Armstrong would be best served by taking a step back from the Livestrong charity now that he's admitted to doping.
Fri, Jan 18, 2013 at 09:33 AM
Photo: Cpl. William Howard, Combat Aviation Brigade, 1st Infantry Division/Wikimedia Commons
Doping allegations have followed cyclist Lance Armstrong for more than a decade as his run in professional cycling defied logic, common sense and explanation. While his doping confession, which he gave to Oprah Winfrey during an interview on Jan. 14, answers many of the lingering questions about his athletic career, it has also opened a whole new series of questions that will take much longer to answer.

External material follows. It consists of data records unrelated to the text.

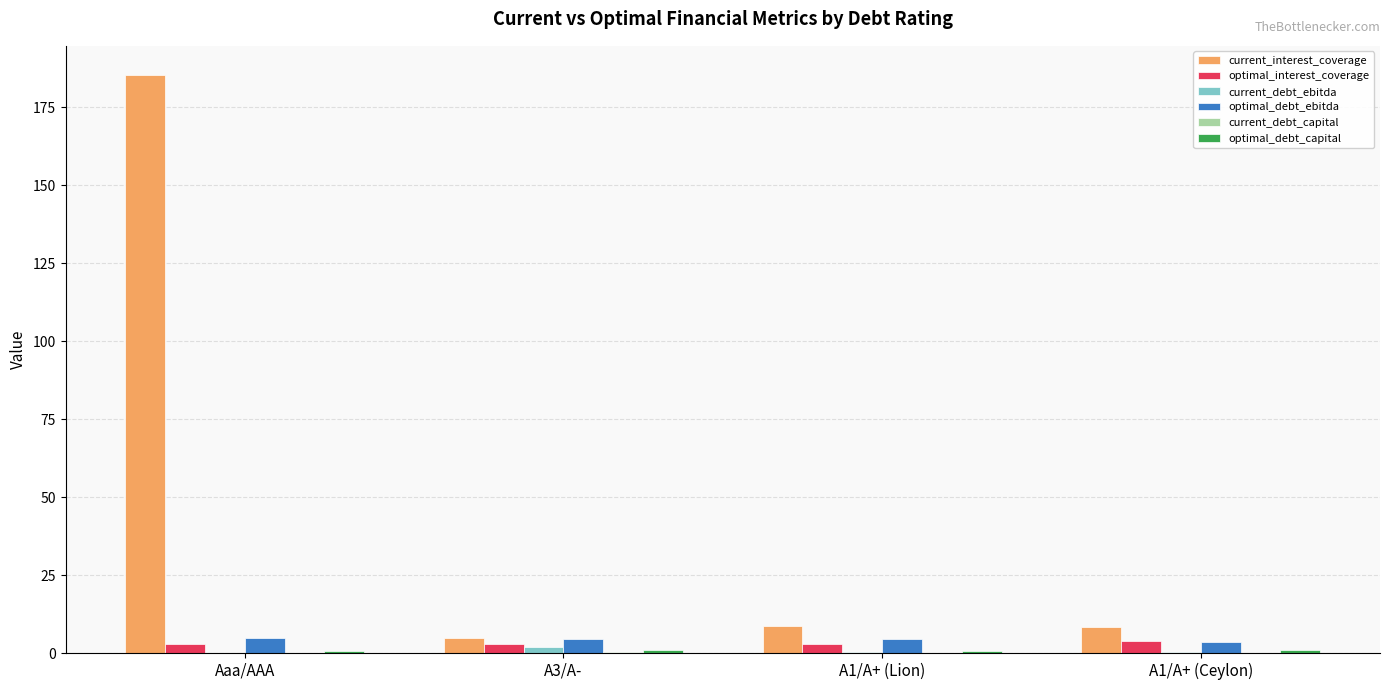

Which series has the largest total across all categories?

current_interest_coverage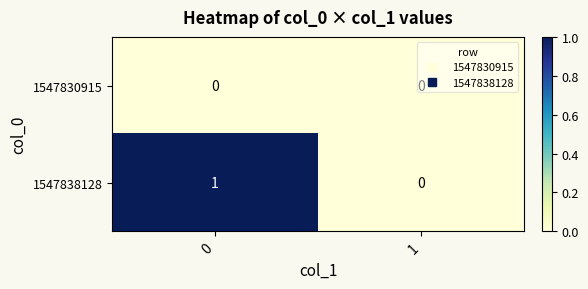

Rank the series by their maximum value, from lowest to highest.

1547830915, 1547838128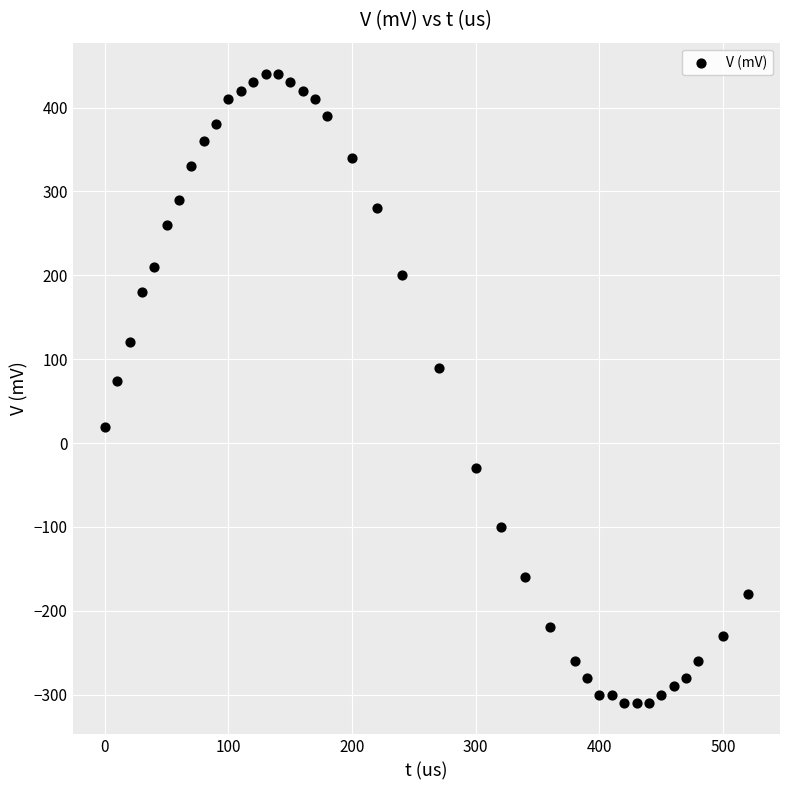

What is the range of X values (max minus min)?

520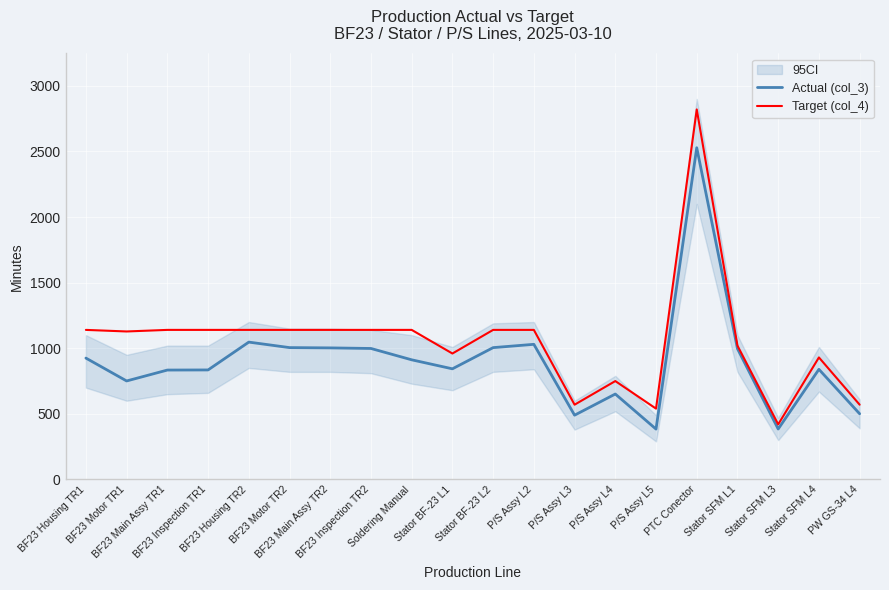

What is the sum of all Actual (col_3) values?

17962.8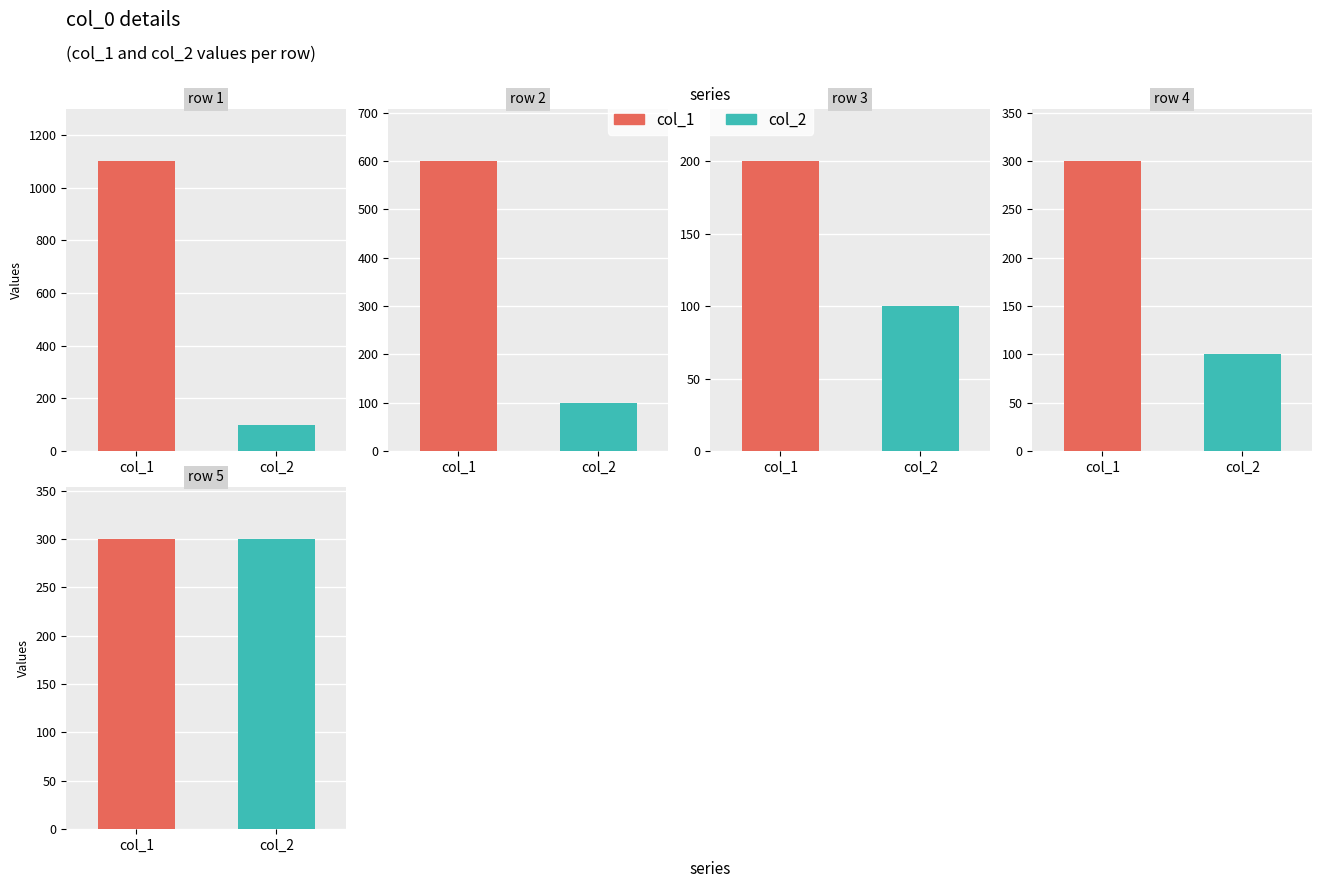

What is the difference between the maximum and minimum values in the col_2 series?

200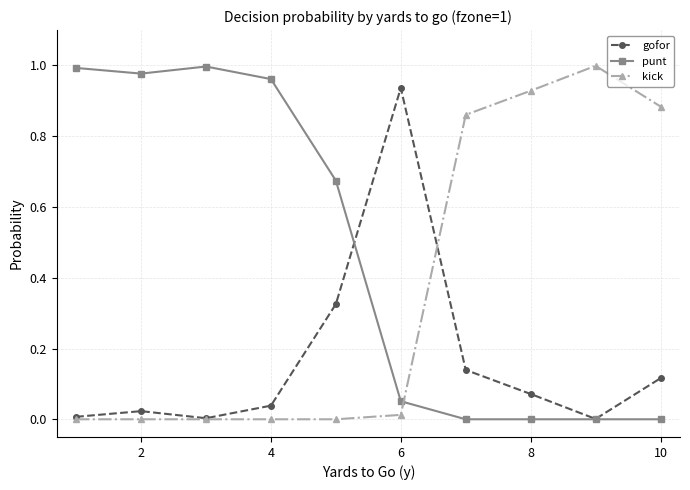

At how many categories does at least one series exceed 0?

10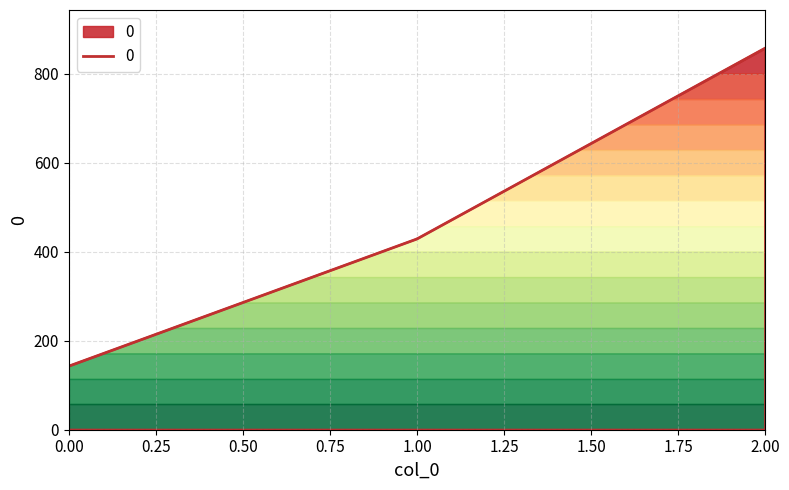

What is the difference between the maximum and minimum values?

714.3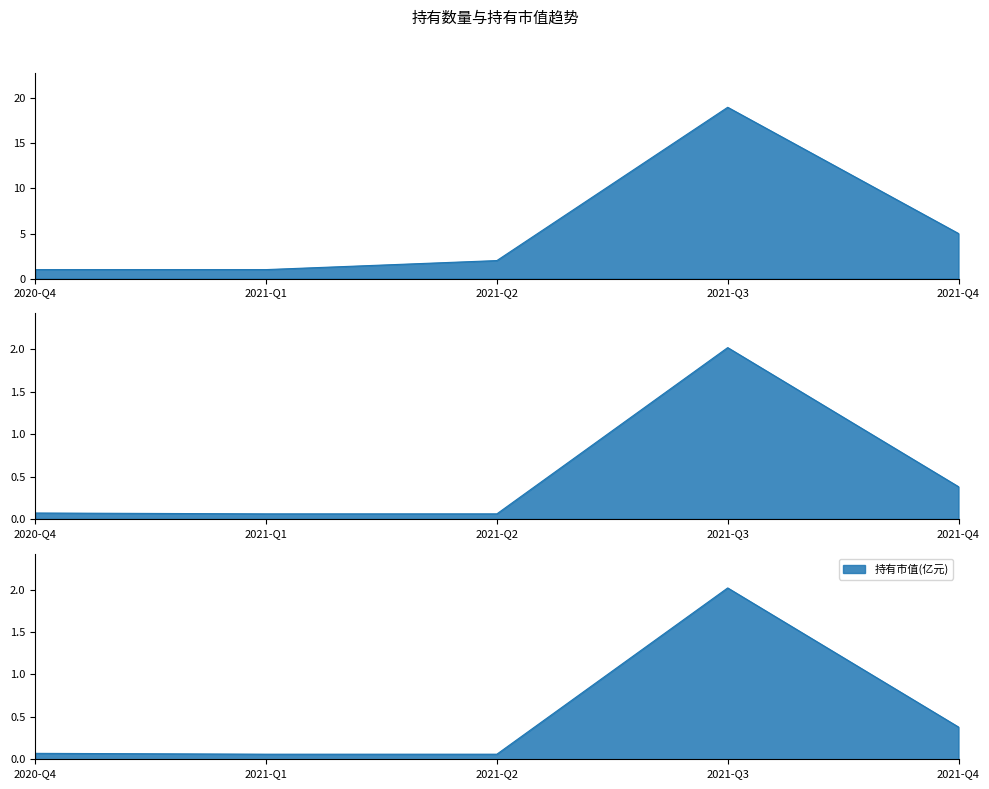

Which series has the largest total across all categories?

持有数量(只)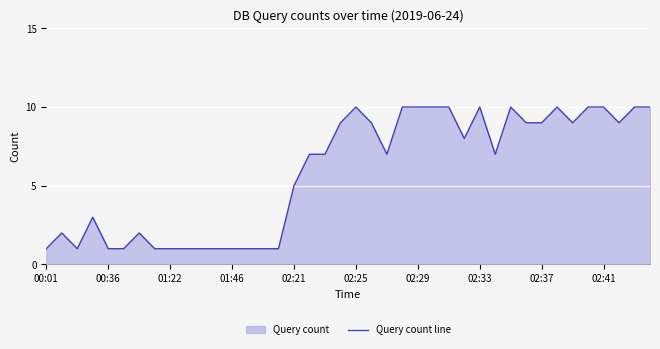

What is the maximum value shown in the chart?

10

In particular, the biggest and perhaps hardest to answer of those questions is just what will happen not only to Armstrong's personal brand, but also to Livestrong, the charity that became synonymous with Armstrong and the fight against cancer.
Although he will most likely never rebuild his once-stellar reputation, many experts agree that the interview represents the first steps in a journey toward forgiveness. John Llewellyn, an associate professor of communication at Wake Forest University, says that his apology will begin to clarify how the situation will play out.
"A proper apology has three parts," said Llewellyn. "It expresses regret, offers reparations and promises it won't happen again. But Lance Armstrong will be hard to believe since he has spent decades vehemently denying he was doping. He and his attorneys seem to have carefully calculated the statute of limitations, so what will he do to pay for his actions? And thirdly, after spending so many years cheating, how can he promise it won't happen again with any credibility?"
Answering those questions in a way that people find believable will likely be Armstrong's main challenge. However, Armstrong's situation is unique because of his connection to Livestrong and the money that the charity raised for cancer research.
"Some good was done," said Llewellyn. "Livestrong does go on the positive side of the ledger, but now people are scrambling, the brand is damaged and people who relied on him as a figure of strength for their own cancer battles are now second-guessing themselves and wondering if it they have been fooled also."
Despite those good deeds, Llewellyn says Armstrong would be best served by taking a step back from the situation once his interview airs.
"The best thing he can do for that brand is to get away from it," said Llewellyn. "I don’t think this interview is going to fly, and in my opinion, separating the nobility of the cause from the taint that is attached to its creator would be the best thing to do."